Dendritic cells usually send out signals that ramp up proliferation of another type of immune cell, T cells, which then attack invaders. But when the researchers added the dendritic cells to a mix of adult immune cells, the fetal dendritic cells triggered more than the usual number of T regulatory cells, which keep the production of T cells in check. The researchers also found that different genes were switched on in fetal dendritic cells than in adult dendritic cells. In particular, fetal cells made high amounts of arginase-2, an enzyme that breaks down L-arginine, a key ingredient in the production of a key messenger named tumor necrosis factor alpha (TNF-alpha). TNF-alpha triggers inflammation, a general state of war against an invader; make less of it, and your immune system reacts less aggressively. “The system is fully active and able to respond,” Ginhoux says, but at the same time it has built-in brakes.

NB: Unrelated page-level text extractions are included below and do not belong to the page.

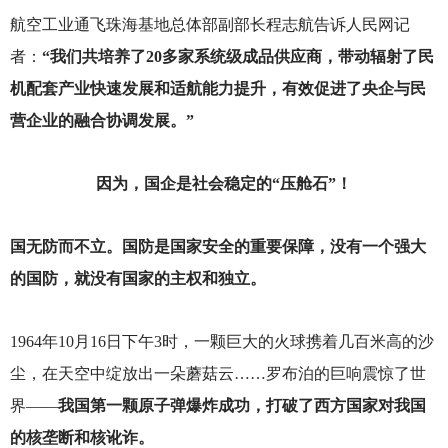
航空工业通飞珠海基地总体部副部长程志航告诉人民网记
者：
“我们共培养了20多家系统级成品供应商，带动辐射了民
机配套产业快速发展和适航能力提升，有效促进了央企与民
营企业的融合协调发展。”
因为，国企是社会稳定的“压舱石”！
国无防而不立。国防是国家安全的重要保障，没有一个强大
的国防，就没有国家的主权和独立。
1964
年10月16日下午3时，一颗巨大的火球携着几百米高的沙
尘，在天空中绽放出一朵蘑菇云……罗布泊的巨响震惊了世
界——
我国第一颗原子弹爆炸成功，打破了西方国家对我国
的核垄断和核讹诈。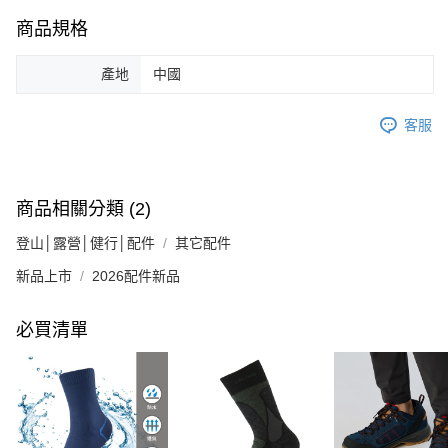
商品規格
產地
中國
客服
商品相關分類 (2)
登山│露營│健行│配件
其它配件
新品上市
2026配件新品
必買清單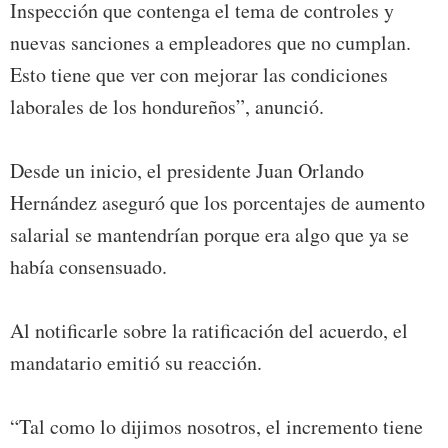
Inspección que contenga el tema de controles y
nuevas sanciones a empleadores que no cumplan.
Esto tiene que ver con mejorar las condiciones
laborales de los hondureños”, anunció.
Desde un inicio, el presidente Juan Orlando
Hernández aseguró que los porcentajes de aumento
salarial se mantendrían porque era algo que ya se
había consensuado.
Al notificarle sobre la ratificación del acuerdo, el
mandatario emitió su reacción.
“Tal como lo dijimos nosotros, el incremento tiene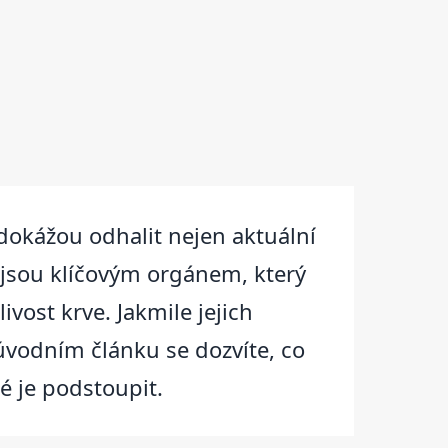
 dokážou odhalit nejen aktuální
ra jsou klíčovým orgánem, který
vost krve. Jakmile jejich
úvodním článku se dozvíte, co
né je podstoupit.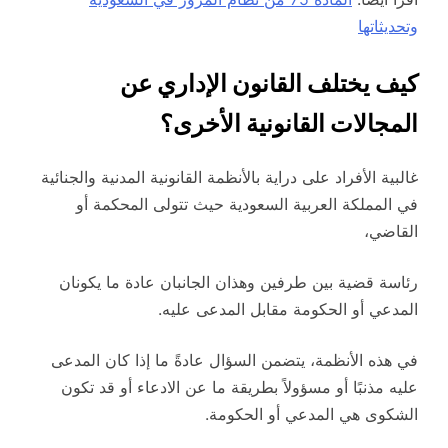
وتحديثاتها
كيف يختلف القانون الإداري عن
المجالات القانونية الأخرى؟
غالبية الأفراد على دراية بالأنظمة القانونية المدنية والجنائية
في المملكة العربية السعودية حيث تتولى المحكمة أو
القاضي،
رئاسة قضية بين طرفين وهذان الجانبان عادة ما يكونان
المدعي أو الحكومة مقابل المدعى عليه.
في هذه الأنظمة، يتضمن السؤال عادةً ما إذا كان المدعى
عليه مذنبًا أو مسؤولاً بطريقة ما عن الادعاء أو قد تكون
الشكوى هي المدعي أو الحكومة.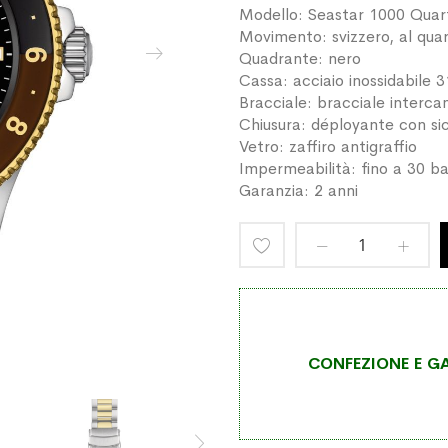
Modello: Seastar 1000 Qua
Movimento: svizzero, al qua
Quadrante: nero
Cassa: acciaio inossidabil
Bracciale: bracciale interca
Chiusura: déployante con sic
Vetro: zaffiro antigraffio
Impermeabilità: fino a 30 ba
Garanzia: 2 anni
Aggiungi
alla
lista
CONFEZIONE E GA
desideri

The insight “builds nicely on a number of studies” showing that parts of the fetal immune system are in place fairly early in development, says Jakob Michaelsson, an immunologist at the Karolinska Institute in Stockholm. The fetal cells’ ability to keep the immune response in check is quite potent, he says, and harnessing that ability in adults could lead to new ways to treat autoimmune diseases, in which the body improperly attacks its own cells. In another set of experiments, the researchers found that fetal dendritic cells could block the production of TNF-alpha by adult T cells as well.

Ginhoux and his colleagues also note that high levels of TNF-alpha are common in some types of miscarriage, gestational diabetes, and necrotizing enterocolitis, an out-of-control immune reaction that often afflicts premature infants. The arginase-2 pathway might be a way to better understand and perhaps find treatments for those conditions, Ginhoux says.